:: Instructions to follow ::
Write out each line of the listing as it stands, without the images.

:: Entries provided ::

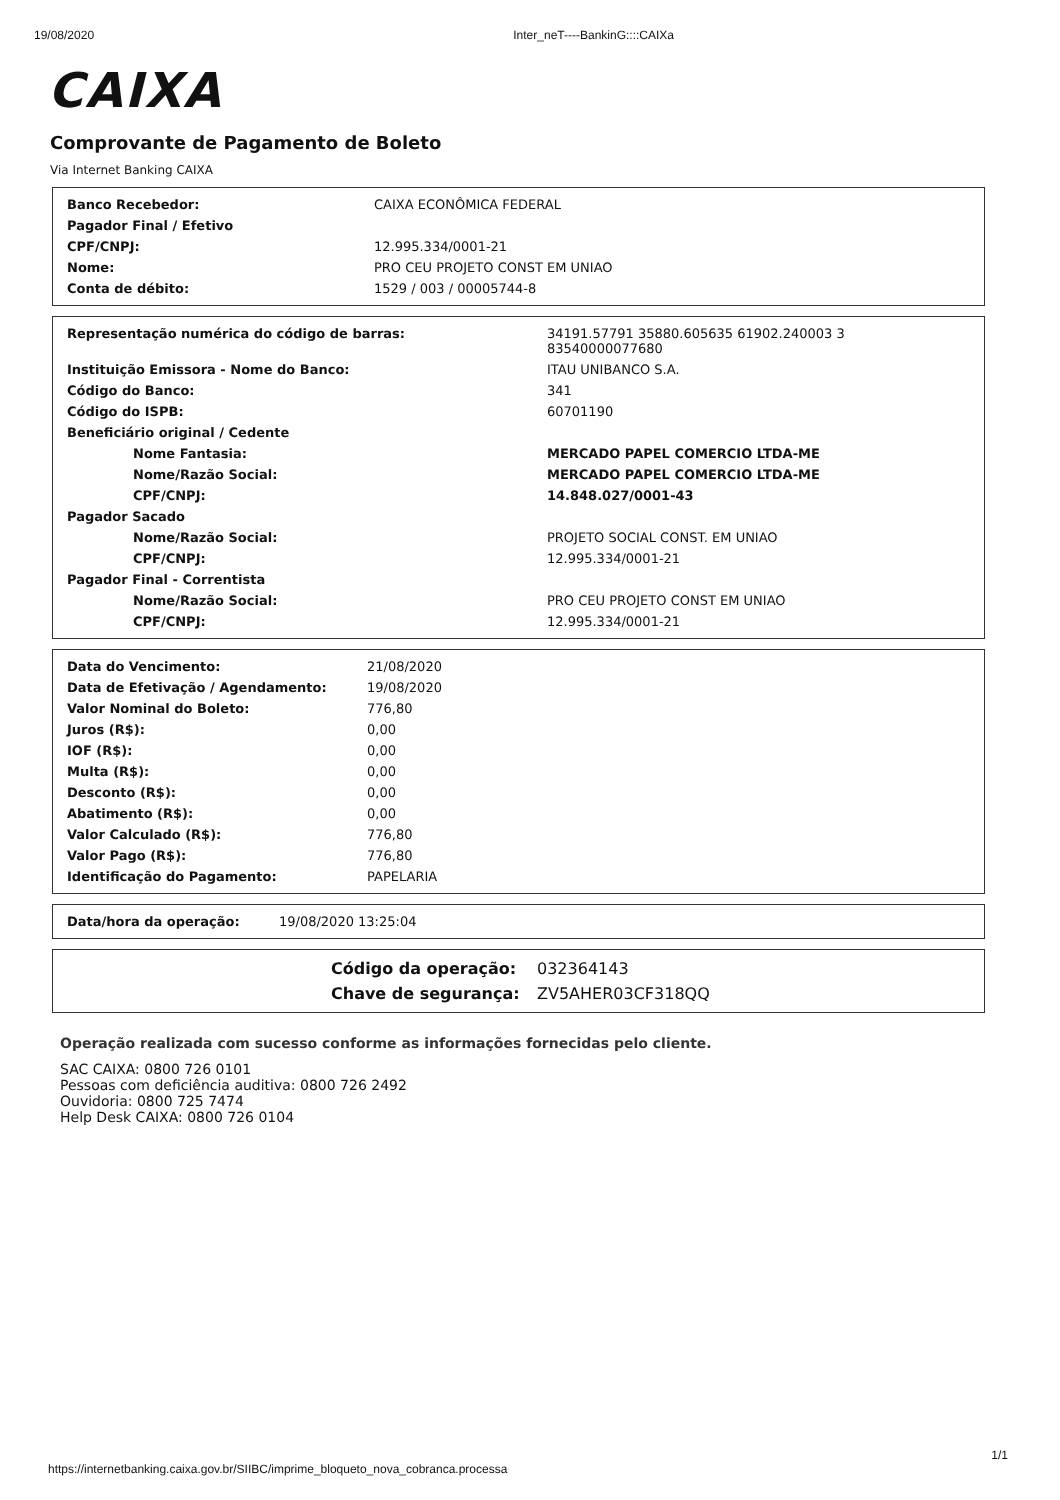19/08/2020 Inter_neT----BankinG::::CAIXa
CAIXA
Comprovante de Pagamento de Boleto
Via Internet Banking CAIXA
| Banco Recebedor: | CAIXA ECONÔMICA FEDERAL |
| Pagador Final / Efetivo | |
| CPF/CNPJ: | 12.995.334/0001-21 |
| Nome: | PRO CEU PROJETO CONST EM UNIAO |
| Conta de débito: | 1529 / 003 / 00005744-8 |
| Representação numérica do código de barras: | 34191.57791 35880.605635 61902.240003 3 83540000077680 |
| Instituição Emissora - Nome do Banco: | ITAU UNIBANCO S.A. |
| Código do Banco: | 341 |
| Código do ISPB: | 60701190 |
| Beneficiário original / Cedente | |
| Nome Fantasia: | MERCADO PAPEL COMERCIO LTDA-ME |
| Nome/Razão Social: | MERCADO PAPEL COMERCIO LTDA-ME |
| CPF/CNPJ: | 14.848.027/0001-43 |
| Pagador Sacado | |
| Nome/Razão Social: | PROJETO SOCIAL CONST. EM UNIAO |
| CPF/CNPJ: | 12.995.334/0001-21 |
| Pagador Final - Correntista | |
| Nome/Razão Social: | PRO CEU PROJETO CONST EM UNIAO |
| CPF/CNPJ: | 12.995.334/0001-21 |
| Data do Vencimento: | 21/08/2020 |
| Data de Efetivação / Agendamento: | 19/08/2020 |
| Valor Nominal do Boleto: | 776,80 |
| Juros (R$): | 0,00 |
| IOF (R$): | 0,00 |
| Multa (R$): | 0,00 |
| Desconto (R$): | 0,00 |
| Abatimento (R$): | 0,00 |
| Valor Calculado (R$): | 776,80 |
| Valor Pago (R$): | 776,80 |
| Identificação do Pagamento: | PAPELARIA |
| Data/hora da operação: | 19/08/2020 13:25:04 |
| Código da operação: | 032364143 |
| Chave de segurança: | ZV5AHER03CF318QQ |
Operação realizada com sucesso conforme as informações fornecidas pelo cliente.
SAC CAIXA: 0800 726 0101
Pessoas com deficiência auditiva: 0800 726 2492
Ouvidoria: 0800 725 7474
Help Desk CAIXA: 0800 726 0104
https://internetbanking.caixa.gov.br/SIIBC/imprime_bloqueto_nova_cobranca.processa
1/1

:: Response box ::
19/08/2020 Inter_neT----BankinG::::CAIXa
CAIXA
Comprovante de Pagamento de Boleto
Via Internet Banking CAIXA
| Banco Recebedor: | CAIXA ECONÔMICA FEDERAL |
| Pagador Final / Efetivo | |
| CPF/CNPJ: | 12.995.334/0001-21 |
| Nome: | PRO CEU PROJETO CONST EM UNIAO |
| Conta de débito: | 1529 / 003 / 00005744-8 |
| Representação numérica do código de barras: | 34191.57791 35880.605635 61902.240003 3 83540000077680 |
| Instituição Emissora - Nome do Banco: | ITAU UNIBANCO S.A. |
| Código do Banco: | 341 |
| Código do ISPB: | 60701190 |
| Beneficiário original / Cedente | |
| Nome Fantasia: | MERCADO PAPEL COMERCIO LTDA-ME |
| Nome/Razão Social: | MERCADO PAPEL COMERCIO LTDA-ME |
| CPF/CNPJ: | 14.848.027/0001-43 |
| Pagador Sacado | |
| Nome/Razão Social: | PROJETO SOCIAL CONST. EM UNIAO |
| CPF/CNPJ: | 12.995.334/0001-21 |
| Pagador Final - Correntista | |
| Nome/Razão Social: | PRO CEU PROJETO CONST EM UNIAO |
| CPF/CNPJ: | 12.995.334/0001-21 |
| Data do Vencimento: | 21/08/2020 |
| Data de Efetivação / Agendamento: | 19/08/2020 |
| Valor Nominal do Boleto: | 776,80 |
| Juros (R$): | 0,00 |
| IOF (R$): | 0,00 |
| Multa (R$): | 0,00 |
| Desconto (R$): | 0,00 |
| Abatimento (R$): | 0,00 |
| Valor Calculado (R$): | 776,80 |
| Valor Pago (R$): | 776,80 |
| Identificação do Pagamento: | PAPELARIA |
| Data/hora da operação: | 19/08/2020 13:25:04 |
| Código da operação: | 032364143 |
| Chave de segurança: | ZV5AHER03CF318QQ |
Operação realizada com sucesso conforme as informações fornecidas pelo cliente.
SAC CAIXA: 0800 726 0101
Pessoas com deficiência auditiva: 0800 726 2492
Ouvidoria: 0800 725 7474
Help Desk CAIXA: 0800 726 0104
https://internetbanking.caixa.gov.br/SIIBC/imprime_bloqueto_nova_cobranca.processa
1/1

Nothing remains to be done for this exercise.